A tip: Semi-freeze the belly in order for the skin to be hard and it will be much easier to cut. The alternative is ask your butcher to cut small squares as they usually cut a few big squares, which is not what you want. well scored pork belly


The utility knife that Knives mentioned work fine, and they're pretty cheap at the hardware store, but I tend to have roofing tar or the like on any of the ones I have (and the snap blade knives I don't want to disassemble to clean after using for food)

I've only done it for ham, so I don't know if other parts are worse to cut through, but I just use a paring knife. As I don't put them against a cutting board very often, they keep their edge. I even use one of my less expensive knifes (Wustof Silverpoint), because it's got a thinner blade). I don't hold it by the handle, though -- I pinch either side of the blade, and let just enough of the tip be exposed to cut to the depth I want.

Don't use a "micro-serated" blade for this, it grabs too much and will make a mess. I don't even know that you'd want a serated blade, just a good, sharp, small knife.

  • 4
    You need a utility knife which only gets used for cooking!
    – vwiggins
    Sep 27, 2010 at 10:24

Completely random, but use a scalpel like the ones Surgeons use. you would be blown away how clean and controlled you can score, and you don't even need to semi-freeze as some have suggested.

mmm crackling.. I had a recipe that called for using a hairdryer. Made the best crackling ever with that.


Freeze the belly. Set skin side up in a bowl. As soon as skin thaws cut with very sharp long knife. 18 inch blade. Your pig sticker for going into the heart when you butcher. Long cuts mild pressure May have to cut more than once down grove made.


This doesn't make sense to me.

I've always used my 10" Henkels carving knife. I just hone it really well, and drag it over the skin with mild pressure.

It takes a couple of passes, but it does work.

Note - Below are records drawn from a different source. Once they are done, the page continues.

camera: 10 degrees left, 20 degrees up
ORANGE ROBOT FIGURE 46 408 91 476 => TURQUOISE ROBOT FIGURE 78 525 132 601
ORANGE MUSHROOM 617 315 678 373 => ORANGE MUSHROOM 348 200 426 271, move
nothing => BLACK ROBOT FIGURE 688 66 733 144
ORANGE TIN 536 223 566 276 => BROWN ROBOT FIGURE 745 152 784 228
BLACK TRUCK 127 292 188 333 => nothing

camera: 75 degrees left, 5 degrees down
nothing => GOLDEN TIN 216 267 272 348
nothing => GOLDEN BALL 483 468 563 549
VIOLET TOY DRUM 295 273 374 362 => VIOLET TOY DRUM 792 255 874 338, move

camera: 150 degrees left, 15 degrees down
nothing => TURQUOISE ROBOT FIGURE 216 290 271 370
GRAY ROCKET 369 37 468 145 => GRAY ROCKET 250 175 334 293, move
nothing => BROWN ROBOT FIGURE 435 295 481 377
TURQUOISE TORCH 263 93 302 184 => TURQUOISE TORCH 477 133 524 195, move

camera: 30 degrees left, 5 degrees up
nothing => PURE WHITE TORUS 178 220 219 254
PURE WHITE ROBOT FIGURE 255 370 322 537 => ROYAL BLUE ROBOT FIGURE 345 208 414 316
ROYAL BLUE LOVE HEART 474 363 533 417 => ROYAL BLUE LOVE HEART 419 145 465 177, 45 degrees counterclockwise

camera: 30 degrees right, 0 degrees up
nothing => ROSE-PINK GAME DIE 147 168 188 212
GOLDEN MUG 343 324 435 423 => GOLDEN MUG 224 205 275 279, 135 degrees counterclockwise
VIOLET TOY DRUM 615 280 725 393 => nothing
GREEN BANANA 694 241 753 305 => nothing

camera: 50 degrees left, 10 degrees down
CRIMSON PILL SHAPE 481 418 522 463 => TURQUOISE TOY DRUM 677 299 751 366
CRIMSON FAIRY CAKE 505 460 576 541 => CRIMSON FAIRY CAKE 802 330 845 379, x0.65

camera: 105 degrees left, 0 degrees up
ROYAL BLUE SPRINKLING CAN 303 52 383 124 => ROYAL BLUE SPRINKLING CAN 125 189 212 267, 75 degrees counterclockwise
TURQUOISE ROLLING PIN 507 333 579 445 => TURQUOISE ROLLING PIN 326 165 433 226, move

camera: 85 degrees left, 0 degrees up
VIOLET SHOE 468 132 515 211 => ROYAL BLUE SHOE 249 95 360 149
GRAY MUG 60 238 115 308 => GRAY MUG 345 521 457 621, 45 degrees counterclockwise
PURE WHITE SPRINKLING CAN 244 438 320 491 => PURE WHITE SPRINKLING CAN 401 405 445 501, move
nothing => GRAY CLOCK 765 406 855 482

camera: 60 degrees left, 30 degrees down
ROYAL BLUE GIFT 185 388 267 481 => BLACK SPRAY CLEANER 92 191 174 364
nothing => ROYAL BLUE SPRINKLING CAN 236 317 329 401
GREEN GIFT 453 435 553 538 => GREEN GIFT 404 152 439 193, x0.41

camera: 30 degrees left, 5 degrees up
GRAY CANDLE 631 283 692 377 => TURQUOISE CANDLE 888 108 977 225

use a pork scorer - 3 bladed cutter designed for scoring pork

  • 2
    Can you add a link to similar devices and a little more information about where to find them? What are the advantages of using such a scorer over tools recommended in other answers?
    – logophobe
    Jun 17, 2014 at 17:28

This is why you need a good sharp knife in your kitchen. I moved on to good japanese knives and sharpening/honing wet stones (Naniwa super stones) to give it a rasor edge, literally. Japanese knives needen't be expensive, they are available from €50,- onwards, you just need to know what to buy; look for blue steel and use sharpening wet stones only! no steel like the butcher does, this steel is too hard, and can chip, so also no bone or frozen food chopping, Enjoy and look where you cut! I have been to the hospital just once, steep learning curve.